# Audi TTS Triple Resonator Delete



## murraylp2 (Jul 20, 2021)

Hi all 

Currently have a Audi TTS Mk3 (pre GPF), however finding it very quiet. Was wondering if anyone on the forum may have deleted all 3 resonators, or resonators 2 and 3 (in the attached picture), and would be able to provide any insight. Seems common to remove no3, the furthest back, however looking for a greater increase in volume. Just worried with regards to drone, as mine is a manual, and so regularly cruises at 2250-2750rpm.
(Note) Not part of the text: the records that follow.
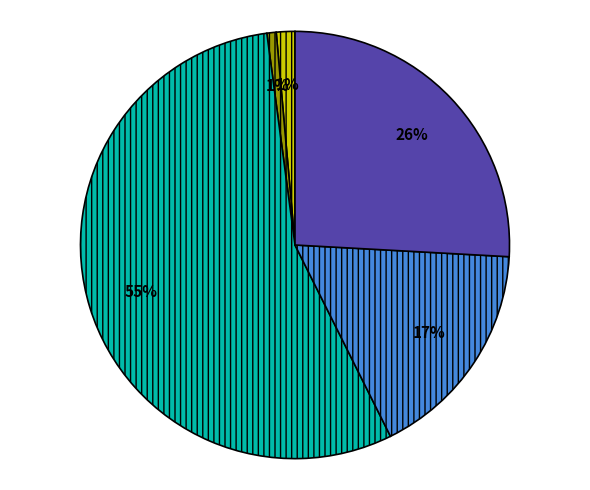

How many segments does this pie chart have?

5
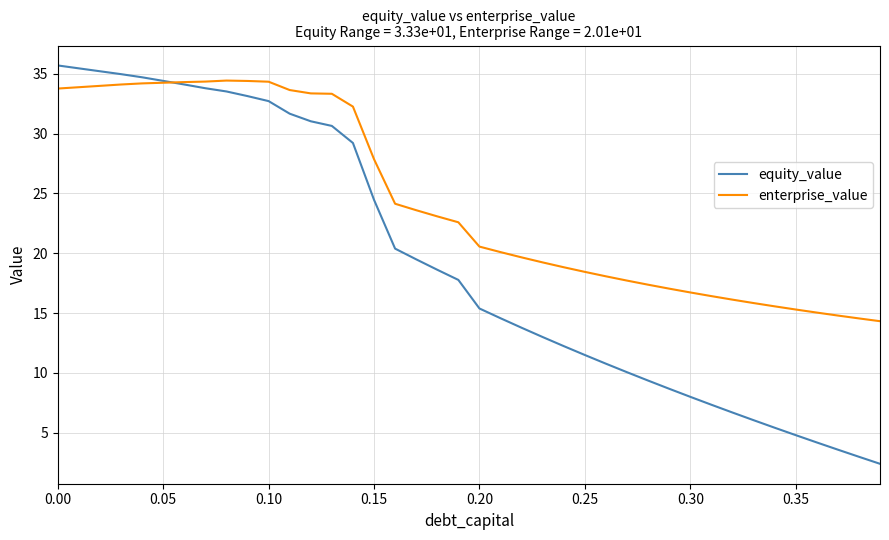

Rank the series by their average value, from lowest to highest.

equity_value, enterprise_value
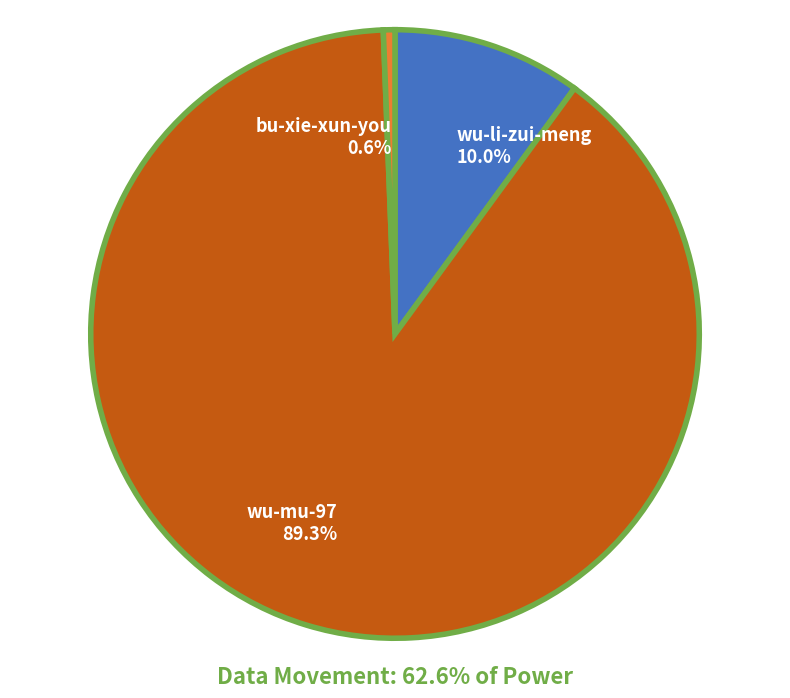

How many slices are in this pie chart?

3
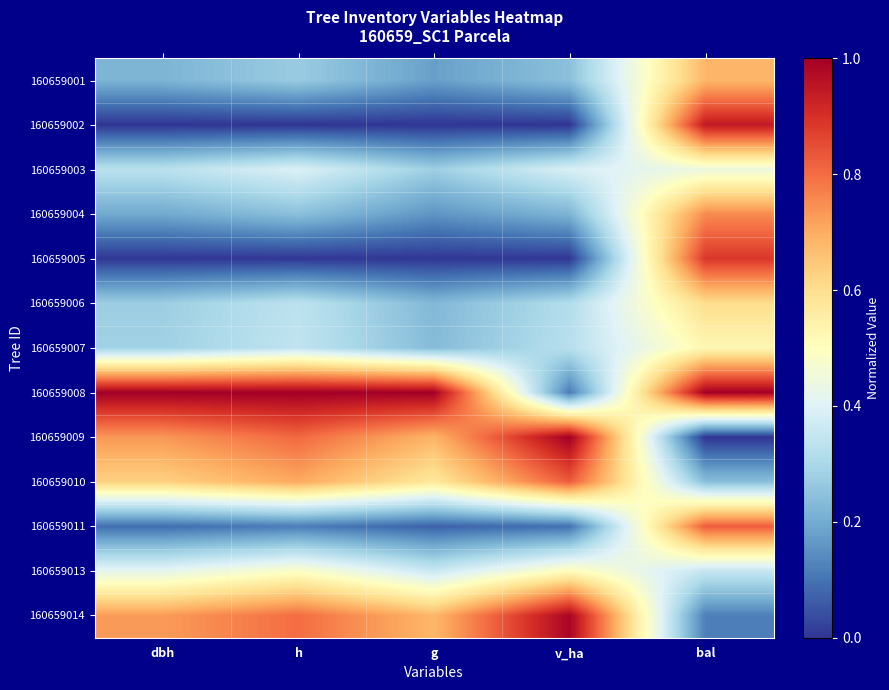

What is the difference between the highest and lowest values at bal?

1.0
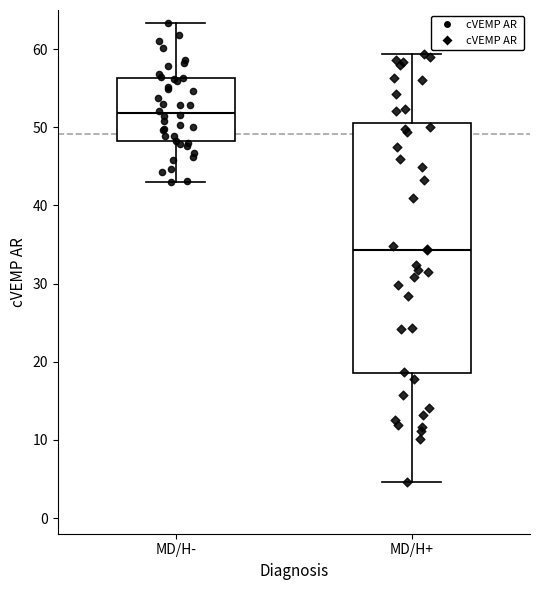

Where is the lower edge of the box for MD/H- on the y-axis? The values are not printed on the chart, so give them approximately, as read against the axis.

48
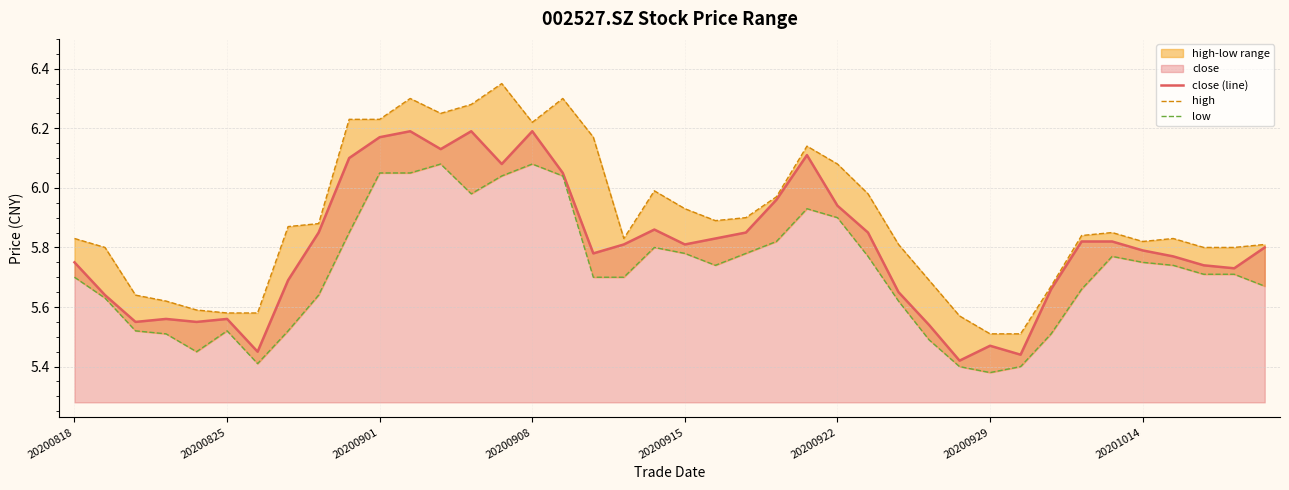

The high series shows 10.2 at 12. True or false?

False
Any adivce is much appreciated! Thanks


----------



## kevin#34 (Jan 8, 2019)

not removed the resonator you are talking about, but can tell you that with a Milltek downpipe with hi-flow kat, valves blocked always open trough VCDS and OEM cat-back, I am already at the limit of (my) noise tolerance level


----------



## danielvolt (Jul 11, 2020)

Number 1 is a secondary cat, 2 and 3 are resonators. I'm on catless DP rn and sometimes its too loud for my liking so image getting the resonators deleted. I guess try it out?


----------



## kevin#34 (Jan 8, 2019)

I think there is no secondary cat, in my opinion 1 and 3 are resonators, 2 is a silencer


----------



## murraylp2 (Jul 20, 2021)

Yea I've seen a fair amount of uncertainty regarding whether there is a secondary cat, and which box on the mid pipe is which. Unfortunately, also not sure.

I was told "The fact that VW have added in an extra two would suggest that there are resonance issues with that bodyshell variant so I'm not sure how much it will drone. If it was a Golf-R then you wouldn't have much of an issue but the TTS shell will most likely have a different resonance frequency so can't really be compared".

Seems like a very fair comment however guess you don't know until you give it a go! Hoping to get it done in the next few days, if so, I will update the post so anyone in the future considering it has a better idea!


----------



## murraylp2 (Jul 20, 2021)

Have now had the 2nd and 3rd resonator / box in the midpipe removed. Am pleasantly surprised to report there is no drone. The increase in exhaust volume is definitely noticeable but nothing too drastic. Quieter than a muffler delete or non-resonated cat-back on my previous cars, but enough to have a far more pronounced sound above 4k rpm in 1st-3rd gear (beyond that wind/road noise takes over)


----------



## 6andy69 (Jun 7, 2010)

Did you go for the 034 motorsport part to delete the resonator?


----------